The Link Between Sleep and Mental Health
Have you ever realized that you spend over a third of your entire lifetime asleep? Sleep is an essential element of a healthy life and is just as important as breathing, eating, and drinking water. Sleep is vital if you wish to maintain a healthy body and mind. It is the body’s way of recovering from physical and mental exertion.
The Relationship Between Sleep and Health
There is a strong relationship between good health and sleep. Poor sleep results in the decline of health just as much as poor health can result in poor sleep. If your health is deteriorating, one of the first signs will be sleep disturbances. Your physical health depends on sleep as your body recovers and repairs as you sleep, from say, exercise.
Your mental health also depends on adequate sleep. The two most common health problems, anxiety, and depression have links with sleep problems. The effect of sleep on mental health has been explored.
Mental Health and Sleep
You may look at a person with mental health issues and advise them to get out of bed and to pull themselves perhaps together. However, that’s not how depression works. Tiredness, lethargy, and sleep disturbances are also a part of having a mental issue. In addition to this, you need to treat some mental health disorders with medication that happens to have the side effect of causing tiredness, insomnia, or lethargy. This is why it is essential to address sleeping problems in those who are diagnosed with mental health issues.

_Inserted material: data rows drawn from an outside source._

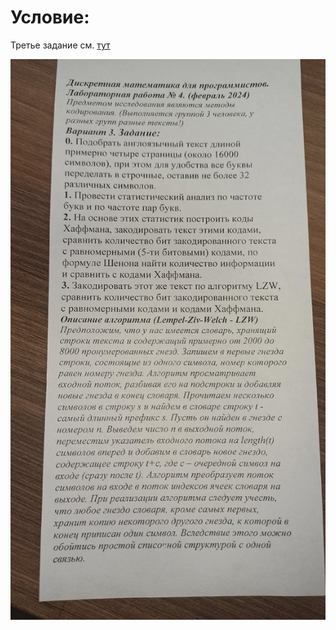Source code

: # Условие:

Третье задание см. [тут](https://github.com/yaggod/LZWCompression)

![task](./task.jpg "task")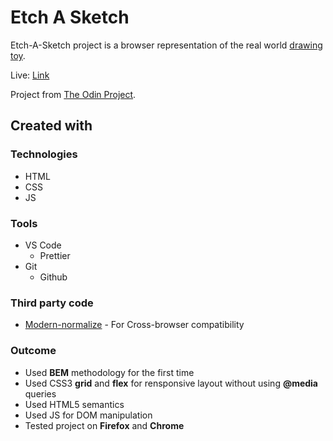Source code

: # Etch A Sketch
Etch-A-Sketch project is a browser representation of the real world [drawing toy](https://en.wikipedia.org/wiki/Etch_A_Sketch).

Live: [Link](https://shatteredone.github.io/EtchASketch/)

Project from [The Odin Project](https://www.theodinproject.com).

## Created with

### Technologies
* HTML
* CSS
* JS

### Tools
* VS Code
  * Prettier
* Git
  * Github
  
### Third party code
* [Modern-normalize](https://github.com/sindresorhus/modern-normalize) - For Cross-browser compatibility

### Outcome
* Used **BEM** methodology for the first time
* Used CSS3 **grid** and **flex** for rensponsive layout without using **@media** queries
* Used HTML5 semantics
* Used JS for DOM manipulation
* Tested project on **Firefox** and **Chrome**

Four Things to Consider When Trying to Get More Sleep
Since a person’s mental health is so dependent on sleep, it is essential to try and improve sleep if possible. To improve your sleep, there are four things to consider:
As said, poor health can result in poor sleep. For this reason, it is essential to address health concerns to be able to get better sleep at night. Looking after your health involves seeing a doctor. Besides that, you need to remedy any aches, pains, or health conditions you may have.

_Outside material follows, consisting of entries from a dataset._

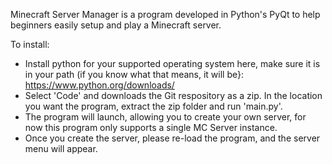 Minecraft Server Manager is a program developed in Python's PyQt to help beginners easily setup and play a Minecraft server. 

To install:
  - Install python for your supported operating system here, make sure it is in your path (if you know what that means, it will be}: https://www.python.org/downloads/
  - Select 'Code' and downloads the Git respository as a zip. In the location you want the program, extract the zip folder and run 'main.py'.
  - The program will launch, allowing you to create your own server, for now this program only supports a single MC Server instance.
  - Once you create the server, please re-load the program, and the server menu will appear. 
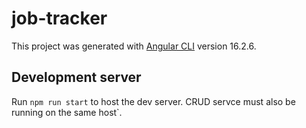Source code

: # job-tracker

This project was generated with [Angular CLI](https://github.com/angular/angular-cli) version 16.2.6.

## Development server

Run `npm run start` to host the dev server. CRUD servce must also be running on the same host`.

Also, take a look at the medications you’re taking to treat conditions. Some medications interfere with sleep, and speaking to your doctor about the treatment you are on and how it can affect your sleep can be beneficial. You could take your medication at an earlier time in the day, for example.
It is rather important to consider where you sleep. The bedroom is a room you associate with sleep. Playing on your phone, watching TV, or eating in your bed can negatively affect the quality of your sleep. Things like noise levels, the temperature of the room, and the brightness of the room all also have an impact on your sleep quality. Remedy your environment by making it more conducive to sleep. Close the blinds or curtains at night, switch off devices, and turn off noisy appliances.
Falling asleep is best done when you are completely relaxed. This means letting go of the troubles that can keep you awake. We all know what it feels like to be kept up at night by worries. You can prevent this by avoiding stimulation before bedtime. Make a two hour or one hour window before bedtime during which you will not be stimulated, and that you will use to wind down. Taking a warm and relaxing bath, lighting aromatherapy candles, or practicing mindfulness are all ways to unwind. Try not to watch TV or look at your phone screen when you are winding down before bed.
Your lifestyle can also impact your sleep. Take a close look at what you consume and what you drink. If you consume stimulants like sugary food items or caffeinated drinks in the later hours of the day, you may find trouble falling off to sleep. Heavy meals also interrupt sleep and make sleeping uncomfortable. You might be under the false impression that alcohol is helpful for sleep.
However, in reality, it reduces the quality of your sleep. Try increasing your daily exercise to a healthy amount to improve sleep quality as well. Of course, avoid exercise in the later parts of the day, as exercising too close to bedtime can cause you sleeping issues.
By addressing sleeping problems, people suffering from mental health conditions can enjoy a better quality of life during their waking hours. The mind and body will be fully ready to take on the day.